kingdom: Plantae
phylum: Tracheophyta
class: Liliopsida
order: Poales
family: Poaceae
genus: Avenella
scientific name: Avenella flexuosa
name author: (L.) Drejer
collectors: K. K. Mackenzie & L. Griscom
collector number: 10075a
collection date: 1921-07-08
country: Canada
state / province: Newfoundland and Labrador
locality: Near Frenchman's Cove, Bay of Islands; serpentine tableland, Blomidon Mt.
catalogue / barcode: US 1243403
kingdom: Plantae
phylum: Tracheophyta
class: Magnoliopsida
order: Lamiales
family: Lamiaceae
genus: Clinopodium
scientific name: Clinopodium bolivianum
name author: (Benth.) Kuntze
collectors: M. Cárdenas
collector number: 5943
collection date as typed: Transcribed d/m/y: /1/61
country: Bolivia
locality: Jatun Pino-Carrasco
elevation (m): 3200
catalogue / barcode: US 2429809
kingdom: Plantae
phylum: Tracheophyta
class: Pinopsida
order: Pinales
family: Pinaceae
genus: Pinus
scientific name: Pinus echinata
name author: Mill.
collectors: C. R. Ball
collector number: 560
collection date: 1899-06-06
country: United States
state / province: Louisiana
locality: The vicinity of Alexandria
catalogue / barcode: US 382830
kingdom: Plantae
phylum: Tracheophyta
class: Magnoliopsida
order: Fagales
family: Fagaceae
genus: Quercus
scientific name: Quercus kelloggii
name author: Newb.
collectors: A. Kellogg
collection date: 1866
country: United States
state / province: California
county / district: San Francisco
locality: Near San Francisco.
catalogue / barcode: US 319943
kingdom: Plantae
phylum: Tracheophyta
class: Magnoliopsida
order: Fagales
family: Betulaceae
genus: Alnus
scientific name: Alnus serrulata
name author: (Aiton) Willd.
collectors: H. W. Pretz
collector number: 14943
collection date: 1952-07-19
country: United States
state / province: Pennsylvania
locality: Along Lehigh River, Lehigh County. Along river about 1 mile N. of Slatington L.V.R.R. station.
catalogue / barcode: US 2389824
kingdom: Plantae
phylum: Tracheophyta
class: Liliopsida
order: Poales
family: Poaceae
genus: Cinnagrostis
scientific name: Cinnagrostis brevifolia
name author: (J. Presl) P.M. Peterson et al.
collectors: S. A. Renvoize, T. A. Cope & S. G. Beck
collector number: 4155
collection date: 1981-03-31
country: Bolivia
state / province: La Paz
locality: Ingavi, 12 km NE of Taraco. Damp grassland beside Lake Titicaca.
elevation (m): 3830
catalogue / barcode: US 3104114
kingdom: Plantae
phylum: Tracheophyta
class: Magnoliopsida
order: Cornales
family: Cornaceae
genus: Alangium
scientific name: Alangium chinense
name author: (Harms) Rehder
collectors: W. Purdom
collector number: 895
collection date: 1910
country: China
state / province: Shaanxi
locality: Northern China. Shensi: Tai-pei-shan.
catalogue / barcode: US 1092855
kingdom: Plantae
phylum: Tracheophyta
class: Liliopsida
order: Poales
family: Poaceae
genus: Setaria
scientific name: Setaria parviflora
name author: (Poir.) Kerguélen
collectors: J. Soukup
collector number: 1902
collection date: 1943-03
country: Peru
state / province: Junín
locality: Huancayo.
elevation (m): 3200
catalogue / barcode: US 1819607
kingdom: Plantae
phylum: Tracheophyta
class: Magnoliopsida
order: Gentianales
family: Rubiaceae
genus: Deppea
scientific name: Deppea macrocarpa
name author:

________________________

The problem: Write out every line of the data above word for word, with no changes.

Answer to this task:
kingdom: Plantae
phylum: Tracheophyta
class: Liliopsida
order: Poales
family: Poaceae
genus: Avenella
scientific name: Avenella flexuosa
name author: (L.) Drejer
collectors: K. K. Mackenzie & L. Griscom
collector number: 10075a
collection date: 1921-07-08
country: Canada
state / province: Newfoundland and Labrador
locality: Near Frenchman's Cove, Bay of Islands; serpentine tableland, Blomidon Mt.
catalogue / barcode: US 1243403
kingdom: Plantae
phylum: Tracheophyta
class: Magnoliopsida
order: Lamiales
family: Lamiaceae
genus: Clinopodium
scientific name: Clinopodium bolivianum
name author: (Benth.) Kuntze
collectors: M. Cárdenas
collector number: 5943
collection date as typed: Transcribed d/m/y: /1/61
country: Bolivia
locality: Jatun Pino-Carrasco
elevation (m): 3200
catalogue / barcode: US 2429809
kingdom: Plantae
phylum: Tracheophyta
class: Pinopsida
order: Pinales
family: Pinaceae
genus: Pinus
scientific name: Pinus echinata
name author: Mill.
collectors: C. R. Ball
collector number: 560
collection date: 1899-06-06
country: United States
state / province: Louisiana
locality: The vicinity of Alexandria
catalogue / barcode: US 382830
kingdom: Plantae
phylum: Tracheophyta
class: Magnoliopsida
order: Fagales
family: Fagaceae
genus: Quercus
scientific name: Quercus kelloggii
name author: Newb.
collectors: A. Kellogg
collection date: 1866
country: United States
state / province: California
county / district: San Francisco
locality: Near San Francisco.
catalogue / barcode: US 319943
kingdom: Plantae
phylum: Tracheophyta
class: Magnoliopsida
order: Fagales
family: Betulaceae
genus: Alnus
scientific name: Alnus serrulata
name author: (Aiton) Willd.
collectors: H. W. Pretz
collector number: 14943
collection date: 1952-07-19
country: United States
state / province: Pennsylvania
locality: Along Lehigh River, Lehigh County. Along river about 1 mile N. of Slatington L.V.R.R. station.
catalogue / barcode: US 2389824
kingdom: Plantae
phylum: Tracheophyta
class: Liliopsida
order: Poales
family: Poaceae
genus: Cinnagrostis
scientific name: Cinnagrostis brevifolia
name author: (J. Presl) P.M. Peterson et al.
collectors: S. A. Renvoize, T. A. Cope & S. G. Beck
collector number: 4155
collection date: 1981-03-31
country: Bolivia
state / province: La Paz
locality: Ingavi, 12 km NE of Taraco. Damp grassland beside Lake Titicaca.
elevation (m): 3830
catalogue / barcode: US 3104114
kingdom: Plantae
phylum: Tracheophyta
class: Magnoliopsida
order: Cornales
family: Cornaceae
genus: Alangium
scientific name: Alangium chinense
name author: (Harms) Rehder
collectors: W. Purdom
collector number: 895
collection date: 1910
country: China
state / province: Shaanxi
locality: Northern China. Shensi: Tai-pei-shan.
catalogue / barcode: US 1092855
kingdom: Plantae
phylum: Tracheophyta
class: Liliopsida
order: Poales
family: Poaceae
genus: Setaria
scientific name: Setaria parviflora
name author: (Poir.) Kerguélen
collectors: J. Soukup
collector number: 1902
collection date: 1943-03
country: Peru
state / province: Junín
locality: Huancayo.
elevation (m): 3200
catalogue / barcode: US 1819607
kingdom: Plantae
phylum: Tracheophyta
class: Magnoliopsida
order: Gentianales
family: Rubiaceae
genus: Deppea
scientific name: Deppea macrocarpa
name author:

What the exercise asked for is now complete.